In case the reader thinks I’m being unfair by going to full-blown socialism, let us quote Hayek on the issue of Pigovian pricing in order to correct so-called negative externalities. This is exactly the grounds on which Dolan and others are claiming that a carbon tax is a “conservative” or “libertarian” policy solution. And yet Hayek warns us:
Perhaps even more instructive is the case of the late Professor A. C. Pigou, the founder of the theory of welfare economics—who at the end of a long life devoted almost entirely to the task of defining the conditions in which government interference might be used to improve upon the results of the market, had to concede that the practical value of these theoretical considerations was somewhat doubtful because we are rarely in a position to ascertain whether the particular circumstance to which the theory refers exist in fact in any given situation. Not because he knows so much, but because he knows how much he would have to know in order to interfere successfully, and because he knows that he will never know all the relevant circumstances, it would seem that the economist should refrain from recommending isolated acts of interference even in conditions in which the theory tells him that they may be sometimes beneficial. [Hayek, Studies in Philosophy, Politics, and Economics, (London, 1969), p. 264.]

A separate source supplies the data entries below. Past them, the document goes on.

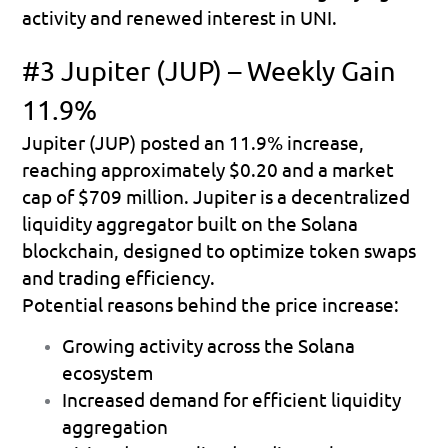
activity and renewed interest in UNI.
#3 Jupiter (JUP) – Weekly Gain 
11.9%
Jupiter (JUP) posted an 
11.9% increase
, 
reaching approximately 
$0.20
 and a market 
cap of 
$709 million
. Jupiter is a decentralized 
liquidity aggregator built on the Solana 
blockchain, designed to optimize token swaps 
and trading efficiency.
Potential reasons behind the price increase:
Growing activity across the Solana 
ecosystem 
Increased demand for efficient liquidity 
aggregation 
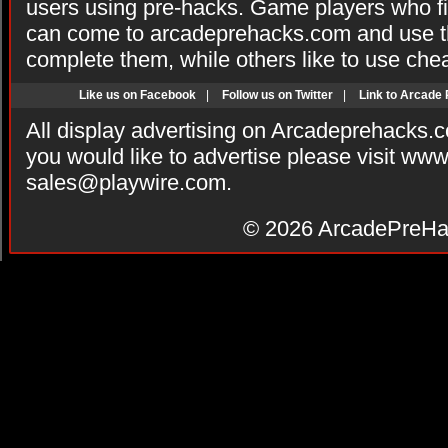
users using pre-hacks. Game players who fi
can come to arcadeprehacks.com and use th
complete them, while others like to use che
Like us on Facebook
|
Follow us on Twitter
|
Link to Arcade
All display advertising on Arcadeprehacks.
you would like to advertise please visit ww
sales@playwire.com
.
© 2026
ArcadePreHa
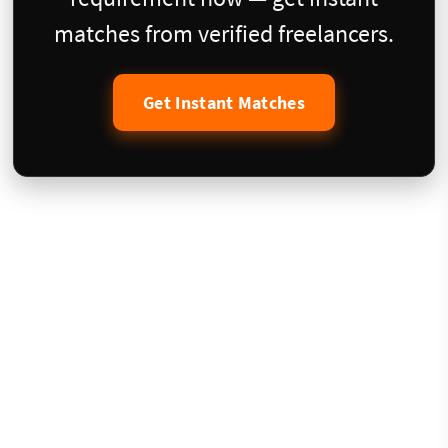
matches from verified freelancers.
Get Instant Matches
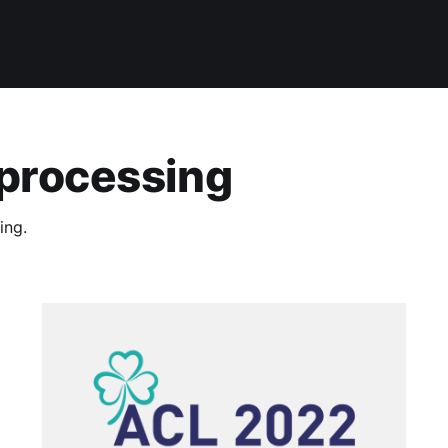
 processing
ing.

So it’s true, Hayek was not in principle opposed to a tax on negative externalities, but as a pragmatic matter he warned that limitations on knowledge should make us very wary of rushing in to “fix” the market outcome when we are operating in a sea of ignorance. This is the exact opposite of Dolan’s conclusions from Hayek’s writings on knowledge.
Conclusion
This is not the first time that someone from the Niskanen Center has misled readers on the legacy of iconic figures. Jerry Taylor in his “Conservative Case for a Carbon Tax,” held up Milton Friedman and Murray Rothbard and at least implied to the reader that they were supporters of his (Taylor’s) view. In response, we at IER pointed out:
(1) Taylor himself in a 1998 piece said that the viewpoint of William Niskanen (namesake of the Center) meant the case for the Kyoto Protocol was “shockingly weak.”
(2) Milton Friedman in 1998 gave a blurb to a “skeptic” book by writing, “This encyclopedic and even-handed survey of the evidence of global warming is a welcome corrective to the raging hysteria about the alleged dangers of global warming. Moore demonstrates conclusively that global warming is more likely to benefit than to harm the general public.”

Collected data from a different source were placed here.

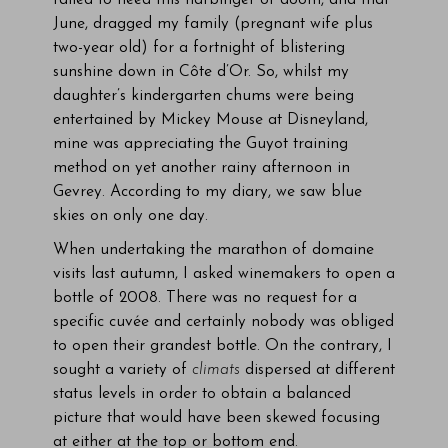
failed to heed this harbinger of doom, and that
June, dragged my family (pregnant wife plus
two-year old) for a fortnight of blistering
sunshine down in Côte d’Or. So, whilst my
daughter’s kindergarten chums were being
entertained by Mickey Mouse at Disneyland,
mine was appreciating the Guyot training
method on yet another rainy afternoon in
Gevrey. According to my diary, we saw blue
skies on only one day.
When undertaking the marathon of domaine
visits last autumn, I asked winemakers to open a
bottle of 2008. There was no request for a
specific cuvée and certainly nobody was obliged
to open their grandest bottle. On the contrary, I
sought a variety of
climats
dispersed at different
status levels in order to obtain a balanced
picture that would have been skewed focusing
at either at the top or bottom end.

(3) Murray Rothbard in literally the next sentence after the one Taylor quoted (from Rothbard’s 1973 essay on pollution) explicitly rejects government efforts to use quotas or taxes to reduce pollution to the “optimal” level. Rothbard explains: “Not only would these proposals grant an enormous amount of bureaucratic power to government in the name of safeguarding the ‘free market’; they would continue to override property rights in the name of a collective decision enforced by the State. This is far from any genuine ‘free market’…”
Turning back to Dolan’s more recent piece, I note that he spends a lot of space quoting from free-market environmentalist authors who reject government “carbon pricing.” Dolan rejects their worries and concludes that their resistance is merely ideological.

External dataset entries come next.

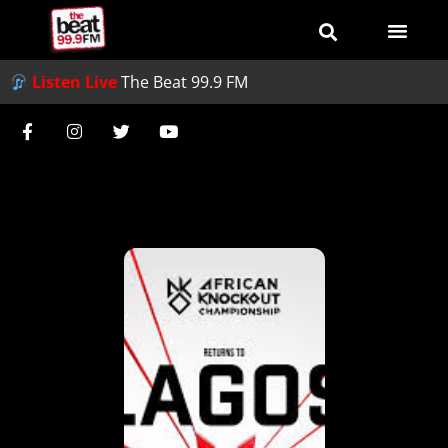
Listen Live
The Beat 99.9 FM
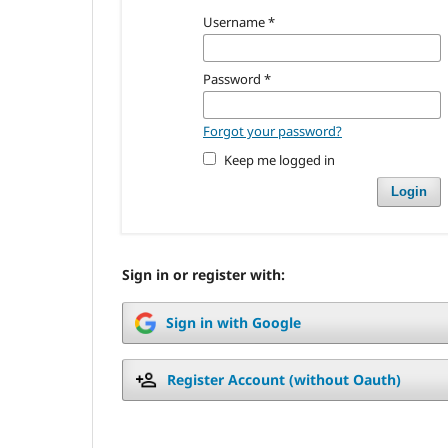
Username
*
Password
*
Forgot your password?
Keep me logged in
Login
Sign in or register with:
Sign in with Google
Register Account (without Oauth)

On the contrary, I think it’s Jerry Taylor and Ed Dolan who are misunderstanding. It’s not a coincidence that so many current conservatives and libertarians reject cap-and-trade and carbon taxes, or that the (correctly interpreted) legacy of famous libertarian icons also cuts against such top-down interventions. Taking into account the dispersed knowledge issues studied by Hayek, and the Public Choice incentive problems studied by William Niskanen, it should be clear why the rank-and-file libertarians are so skeptical of a carbon tax.